Соленая падь | страница 2



Научный работник и литератор, художник слова. Это не могло не сказаться на творческой манере Залыгина. Писатель любит точность, доказательность, неопровержимую силу фактов. Для воссоздания правды почти полувековой давности он знакомится в архивах с газетами тех дней, с воззваниями, протоколами, с воспоминаниями участников живых и уже умерших. И хотя собственные имена героев романа заменены, а географические названия как бы стерты, он смело включает в ткань повествования отрывки из подлинных документов. От этого, не теряя художественности, роман обретает силу исторической убедительности.

Произведение это очень динамично. В схватках с врагом закаляется партизанская армия, принимая в свои ряды новых добровольцев, растут ее командиры - вчерашние крестьяне и рабочие, совершенствуя военное мастерство, выковывая в сражениях правильный взгляд на жизнь.
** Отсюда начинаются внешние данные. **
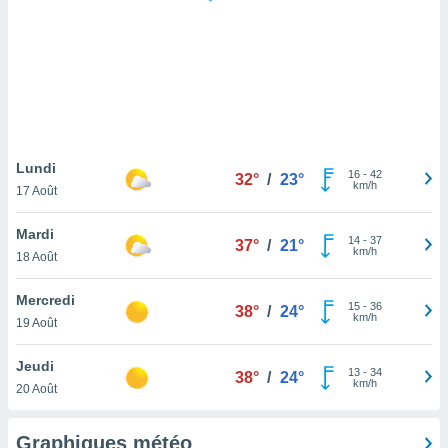
logies
e
s
tez pas
ation de
, vous
z à
à notre
Lundi
16
-
42
32°
/
23°
km/h
17 Août
.com.
 cas,
Mardi
14
-
37
us
37°
/
21°
km/h
18 Août
ns que
s
Mercredi
15
-
36
38°
/
24°
ires
km/h
19 Août
urer la
on sur le
Jeudi
13
-
34
 seront
38°
/
24°
km/h
20 Août
, et que
ies ne
as
Graphiques météo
Мужает, освобождается от своеволия и партизанщины, мудреет от общения с настоящими коммунистами народный полководец Ефрем Мещеряков, преодолевая все случайное, утверждая в себе человека нового времени.
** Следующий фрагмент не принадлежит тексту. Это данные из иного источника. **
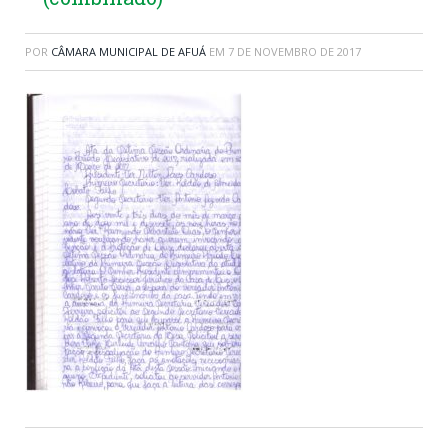
POR
CÂMARA MUNICIPAL DE AFUÁ
EM
7 DE NOVEMBRO DE 2017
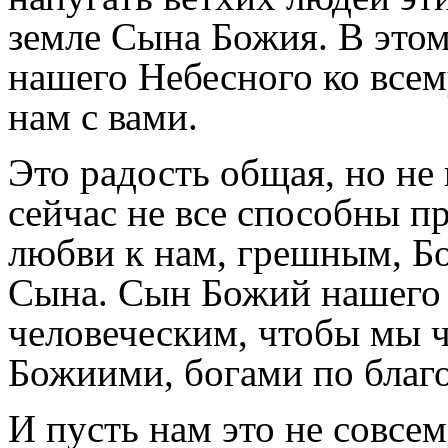
земле Сына Божия. В это
нашего Небесного ко всему
нам с вами.
Это радость общая, но не 
сейчас не все способны п
любви к нам, грешным, Бо
Сына. Сын Божий нашего 
человеческим, чтобы мы ч
Божиими, богами по благо
И пусть нам это не совсе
Действие романа постепенно захватывает читателя, и вот уже волнуешься за дела партизанской республики, горюешь по поводу ее бед, радуешься ее успехам, и как добрых знакомых, живых людей начинаешь воспринимать и главкома, и спокойного, простого, мудрого и смелого комиссара Петровича, и крестьянского трибуна, председателя сельского штаба Луку Довгаля, и сурового, прямолинейного начальника главного штаба Брусенкова, и городскую девушку Тасю Черненко, страстно, до фанатизма преданную революции. Зримо видишь созданные романистом образы, этому немало помогает самобытный, колоритный язык произведения, вобравший все лучшее из языка сибирской деревни.

Интересный роман написал Сергей Залыгин, и, отправляя вас, читатель, в героическое наше прошлое, в республику "Соленая Падь", я верю, что и для вас это путешествие будет увлекательным и волнующим.

БОРИС ПОЛЕВОЙ

ГЛАВА ПЕРВАЯ

Начиная с самой весны - потом все лето - громоздились над степью тяжелые облака, несли обильные грозовые дожди, а еще - тревоги.

Хлеба - на редкость урожайные сибирские хлеба осени девятнадцатого года, - уже тронутые рыжеватой сединой налива, как будто сдвинулись в сторону дальних и диких несеяных некошеных трав.

И удивительно было, сколько же этот степной мир - с редкими деревнями, с частыми березовыми колками и сосновыми ленточными борами, с бесчисленными западинами пресных и соленых озер, с невысокими увалами, - сколько он может вмещать в себя забот и тревог? До каких пор он может это?